[Opening Input data section]
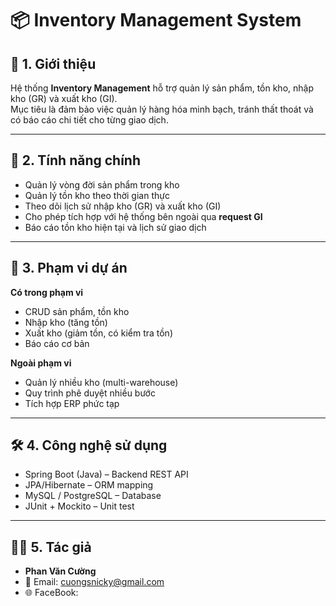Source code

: # 📦 Inventory Management System

## 🚀 1. Giới thiệu
Hệ thống **Inventory Management** hỗ trợ quản lý sản phẩm, tồn kho, nhập kho (GR) và xuất kho (GI).  
Mục tiêu là đảm bảo việc quản lý hàng hóa minh bạch, tránh thất thoát và có báo cáo chi tiết cho từng giao dịch.  

---

## 🎯 2. Tính năng chính
- Quản lý vòng đời sản phẩm trong kho  
- Quản lý tồn kho theo thời gian thực  
- Theo dõi lịch sử nhập kho (GR) và xuất kho (GI)  
- Cho phép tích hợp với hệ thống bên ngoài qua **request GI**  
- Báo cáo tồn kho hiện tại và lịch sử giao dịch  

---

## 📌 3. Phạm vi dự án
**Có trong phạm vi**  
- CRUD sản phẩm, tồn kho  
- Nhập kho (tăng tồn)  
- Xuất kho (giảm tồn, có kiểm tra tồn)  
- Báo cáo cơ bản  

**Ngoài phạm vi**  
- Quản lý nhiều kho (multi-warehouse)  
- Quy trình phê duyệt nhiều bước  
- Tích hợp ERP phức tạp

---

## 🛠 4. Công nghệ sử dụng
- Spring Boot (Java) – Backend REST API  
- JPA/Hibernate – ORM mapping  
- MySQL / PostgreSQL – Database  
- JUnit + Mockito – Unit test

---
  ## 👨‍💻 5. Tác giả
- **Phan Văn Cường**  
- 📧 Email: cuongsnicky@gmail.com  
- 🌐 FaceBook:  
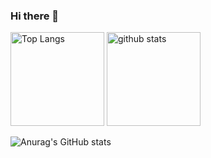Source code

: ### Hi there 👋

<p align="left"> 
  <img alt="Top Langs" height="150px" src=![Top Langs](https://github-readme-stats.vercel.app/api/top-langs/?username=jaydolphXX&layout=compact&theme=radical />
  <img alt="github stats" height="150px" src="https://github-readme-stats.vercel.app/api?username={名前}&theme=onedark&show_icons=ture" />
</p>



![Anurag's GitHub stats](https://github-readme-stats.vercel.app/api?username=jaydolphXX&theme=radical&show_icons=true)

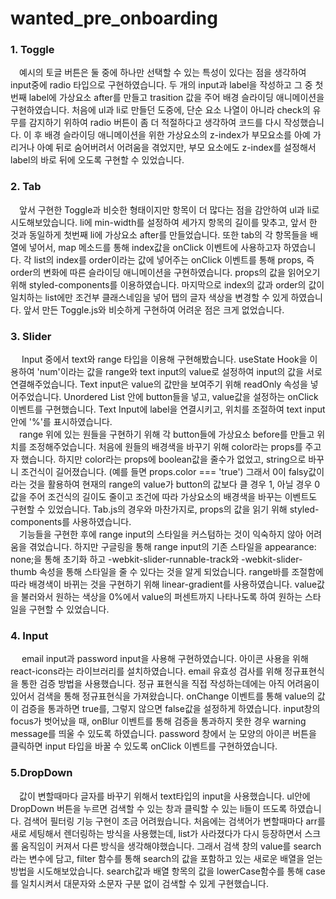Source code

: # wanted_pre_onboarding

### 1. Toggle   
   　예시의 토글 버튼은 둘 중에 하나만 선택할 수 있는 특성이 있다는 점을 생각하여 input중에 radio 타입으로 구현하였습니다. 두 개의 input과 label을 작성하고 그 중 첫번째 label에 가상요소 after를 만들고 trasition 값을 주어 배경 슬라이딩 애니메이션을 구현하였습니다. 처음에 ul과 li로 만들던 도중에, 단순 요소 나열이 아니라 check의 유무를 감지하기 위하여 radio 버튼이 좀 더 적절하다고 생각하여 코드를 다시 작성했습니다. 이 후 배경 슬라이딩 애니메이션을 위한 가상요소의 z-index가 부모요소를 아예 가리거나 아예 뒤로 숨어버려서 어려움을 겪었지만, 부모 요소에도 z-index를 설정해서 label의 바로 뒤에 오도록 구현할 수 있었습니다.

### 2. Tab   
   　앞서 구현한 Toggle과 비슷한 형태이지만 항목이 더 많다는 점을 감안하여 ul과 li로 시도해보았습니다. li에 min-width를 설정하여 세가지 항목의 길이를 맞추고, 앞서 한 것과 동일하게 첫번째 li에 가상요소 after를 만들었습니다. 또한 tab의 각 항목들을 배열에 넣어서, map 메소드를 통해 index값을 onClick 이벤트에 사용하고자 하였습니다. 각 list의 index를 order이라는 값에 넣어주는 onClick 이벤트를 통해 props, 즉 order의 변화에 따른 슬라이딩 애니메이션을 구현하였습니다. props의 값을 읽어오기 위해 styled-components를 이용하였습니다. 마지막으로 index의 값과 order의 값이 일치하는 list에만 조건부 클래스네임을 넣어 탭의 글자 색상을 변경할 수 있게 하였습니다. 앞서 만든 Toggle.js와 비슷하게 구현하여 어려운 점은 크게 없었습니다.

### 3. Slider   
   　 Input 중에서 text와 range 타입을 이용해 구현해봤습니다. useState Hook을 이용하여 'num'이라는 값을 range와 text input의 value로 설정하여 input의 값을 서로 연결해주었습니다. Text input은 value의 값만을 보여주기 위해 readOnly 속성을 넣어주었습니다. Unordered List 안에 button들을 넣고, value값을 설정하는 onClick 이벤트를 구현했습니다. Text Input에 label을 연결시키고, 위치를 조절하여 text input안에 '%'를 표시하였습니다.   
     　range 위에 있는 원들을 구현하기 위해 각 button들에 가상요소 before를 만들고 위치를 조정해주었습니다. 처음에 원들의 배경색을 바꾸기 위해 color라는 props를 주고자 했습니다. 하지만 color라는 props에 boolean값을 줄수가 없었고, string으로 바꾸니 조건식이 길어졌습니다. (예를 들면 props.color === 'true') 그래서 0이 falsy값이라는 것을 활용하여 현재의 range의 value가 button의 값보다 클 경우 1, 아닐 경우 0 값을 주어 조건식의 길이도 줄이고 조건에 따라 가상요소의 배경색을 바꾸는 이벤트도 구현할 수 있었습니다. Tab.js의 경우와 마찬가지로, props의 값을 읽기 위해 styled-components를 사용하였습니다.   
   　기능들을 구현한 후에 range input의 스타일을 커스텀하는 것이 익숙하지 않아 어려움을 겪었습니다. 하지만 구글링을 통해 range input의 기존 스타일을 appearance: none;을 통해 초기화 하고 -webkit-slider-runnable-track와 -webkit-slider-thumb 속성을 통해 스타일을 줄 수 있다는 것을 알게 되었습니다.
   range바를 조절함에 따라 배경색이 바뀌는 것을 구현하기 위해 linear-gradient를 사용하였습니다. value값을 불러와서 원하는 색상을 0%에서 value의 퍼센트까지 나타나도록 하여 원하는 스타일을 구현할 수 있었습니다.

### 4. Input   
   　 email input과 password input을 사용해 구현하였습니다. 아이콘 사용을 위해 react-icons라는 라이브러리를 설치하였습니다. email 유효성 검사를 위해 정규표현식을 통한 검증 방법을 사용했습니다. 정규 표현식을 직접 작성하는데에는 아직 어려움이 있어서 검색을 통해 정규표현식을 가져왔습니다. onChange 이벤트를 통해 value의 값이 검증을 통과하면 true를, 그렇지 않으면 false값을 설정하게 하였습니다. input창의 focus가 벗어났을 때, onBlur 이벤트를 통해 검증을 통과하지 못한 경우 warning message를 띄울 수 있도록 하였습니다. password 창에서 눈 모양의 아이콘 버튼을 클릭하면 input 타입을 바꿀 수 있도록 onClick 이벤트를 구현하였습니다.

### 5.DropDown   
　값이 변할때마다 글자를 바꾸기 위해서 text타입의 input을 사용했습니다. ul안에 DropDown 버튼을 누르면 검색할 수 있는 창과 클릭할 수 있는 li들이 뜨도록 하였습니다. 검색어 필터링 기능 구현이 조금 어려웠습니다. 처음에는 검색어가 변할때마다 arr를 새로 세팅해서 렌더링하는 방식을 사용했는데, list가 사라졌다가 다시 등장하면서 스크롤 움직임이 커져서 다른 방식을 생각해야했습니다. 그래서 검색 창의 value를 search라는 변수에 담고, filter 함수를 통해 search의 값을 포함하고 있는 새로운 배열을 얻는 방법을 시도해보았습니다. search값과 배열 항목의 값을 lowerCase함수를 통해 case를 일치시켜서 대문자와 소문자 구분 없이 검색할 수 있게 구현했습니다.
[Closing Input data section]
Problem to solve: Filter the records above, reproducing each line that contains the string "https". Letter case counts.

Task result:
  <img alt="Top Langs" height="150px" src=![Top Langs](https://github-readme-stats.vercel.app/api/top-langs/?username=jaydolphXX&layout=compact&theme=radical />
  <img alt="github stats" height="150px" src="https://github-readme-stats.vercel.app/api?username={名前}&theme=onedark&show_icons=ture" />
![Anurag's GitHub stats](https://github-readme-stats.vercel.app/api?username=jaydolphXX&theme=radical&show_icons=true)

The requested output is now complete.